TARIFFE ALLE STELLE. E adesso la situazione è arriva al limite. Finora, infatti, in campo autostradale le normali procedure di appalto si contano sulle dita di una mano. Quando la società Autostrade è stata privatizzata, come spiegava un'indagine conoscitiva della Banca d'Italia, tutte le concessioni sono state innalzate e nei successivi quattro anni sono arrivate proroghe in serie, anche superiori ai trent'anni. Chi ha ottenuto l'affidamento ha in sostanza vinto alla lotteria. Secondo i dati di Via Nazionale, il pedaggio autostradale genera ricavi per medi per più di 1,1 milioni di euro: lo Stato ne incassa 300 mila, mentre le concessionarie, tra cui Benetton che gestisce oltre 2 mila chilometri della rete, 850 mila. Dal 1993 al 2012 i loro guadagni sono più che raddoppiati. Solo sulla Civitavecchia-Livorno, per esempio, dai primi Anni 90 le tariffe sono cresciute di oltre il 26%, quando l'aumento dell'inflazione era al 9.

L'idea di fondo del concessionario, e quindi fino a cinque anni fa l'Anas, è sempre stata far incamerare molti soldi allo Stato velocemente, con concessioni lunghe che però avrebbero dovuto implicare investimenti significativi. Un modello che non ha portato i risultati sperati, secondo Bankitalia, anche per il fatto che non è stato mai selezionato tramite una libera concorrenza «il soggetto maggiormente in grado, con minori costi e più elevata qualità, di svolgere quei compiti». Eppure i governi che si sono succeduti hanno proseguito dritti per l'autostrada, si potrebbe dire. Fino a che l'esecutivo Ue non li ha costretti a invertire la rotta.

UE E ITALIA SU CORSIE OPPOSTE. Nel 2014, lo stesso anno in cui veniva inviato il parere motivato sul caso della A12, Bruxelles e l'Italia andavano in direzioni opposte. Da una parte l'Ue emanava una direttiva ancora più stringente sulle proroghe alle concessioni: quelle superiori ai 5 anni possono essere giustificate solo se indispensabili a rientrare dell'investimento iniziale. Dall'altra lo Sblocca Italia permetteva i rinnovi. Tutto da rifare, dunque, per l'esecutivo. Che si è adeguato alle norme Ue con il nuovo codice degli appalti promulgato nella primavera del 2016. E che finalmente, secondo quanto annunciato dal ministero dei Trasporti, metterà a gara diversi tratti, a partire dalla Torino-Milano.

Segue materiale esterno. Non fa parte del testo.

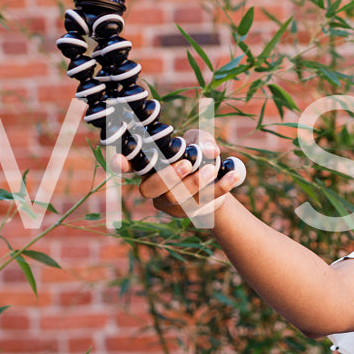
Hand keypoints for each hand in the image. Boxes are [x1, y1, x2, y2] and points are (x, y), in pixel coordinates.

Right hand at [116, 129, 245, 224]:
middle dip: (168, 176)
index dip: (121, 164)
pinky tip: (234, 175)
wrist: (216, 180)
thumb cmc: (197, 155)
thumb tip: (209, 150)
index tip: (118, 160)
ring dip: (196, 183)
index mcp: (148, 166)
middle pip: (150, 189)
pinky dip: (221, 187)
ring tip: (213, 168)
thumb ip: (201, 140)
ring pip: (177, 198)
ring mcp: (169, 204)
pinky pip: (203, 203)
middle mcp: (153, 188)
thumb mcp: (198, 140)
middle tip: (187, 163)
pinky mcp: (189, 213)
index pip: (129, 166)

TANTI CASI LIMITE. Tuttavia, senza un intervento complessivo, la lista di casi su cui l'Ue potrebbe intervenire è lunga. Solo il gruppo Gavio, ad esempio, ha ottenuto nel 2007 la proroga fino al 2019 per la Salt - Società autostradale ligure toscana, nel 2011 fino al 2021 per l'autostrada dei Fiori. La concessione per gli oltre 2 mila chilometri gestiti da Autostrade per l'Italia - sempre Benetton - è stata rinnovata nel 2012 e scade nel 2038, tempo decisamente sufficiente per una procedura di infrazione.